Comment by Fnoord
12 days ago
Who is 'we'? Which data are you referring to? (If you mean e.g. Samsung Galaxy with GrapheneOS, by all means.)
We need to consider a few factors.
If you are from EU, and you want GDPR to be enforced, you need to work with countries which follow your local law. The USA is hinting at no longer doing so, since it retaliates with sanctions.
Now, where would you host, and why? Norway seems like an interesting target, since they are very high on renewable energy. Norway isn't part of EU, but part of the EEA. Latency with Asian countries such as South Korea, Japan, and Australia isn't going to be ideal. But if the company behind it is from there, and they have a local presence in Europe, why not? Could even work with proprietary software. FOSS can help here.
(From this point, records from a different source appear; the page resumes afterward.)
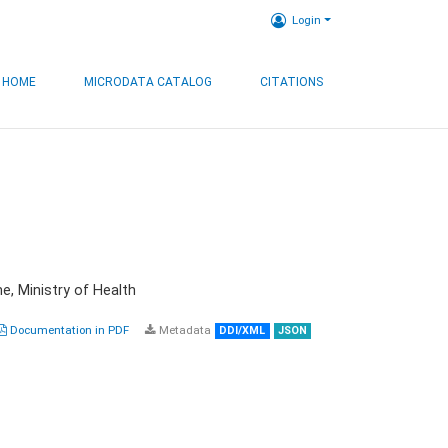
Login
HOME
MICRODATA CATALOG
CITATIONS
e, Ministry of Health
Documentation in PDF
Metadata
DDI/XML
JSON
Hardware is a difficult target. It is near impossible to avoid China in this regard. And if you do, you often end up with US products. OSHW can help, but it is rather uncommon. We also have a constraint: we need energy efficient in Europe.
Good point... It depends on what I would turn up.
It it's something public/political like a Lemmy/Mastodon instance, I would pick a foreign jurisdiction which is unlikely to enforce something like the UK's OSA or USA and EU sanctions... I don't know where it would be best, some country in the Balkans, maybe?
If it's a service (even commercial) meant to be used only by a few people that I have direct (personal or business) relationships, I'd just ask their preferences (and bias towards the cheapest jurisdiction for hosting).
If it's something B2C, hosting exclusively outside of Europe would probably just make things more difficult to me, so it'd probably be within the EU (Hetzner?)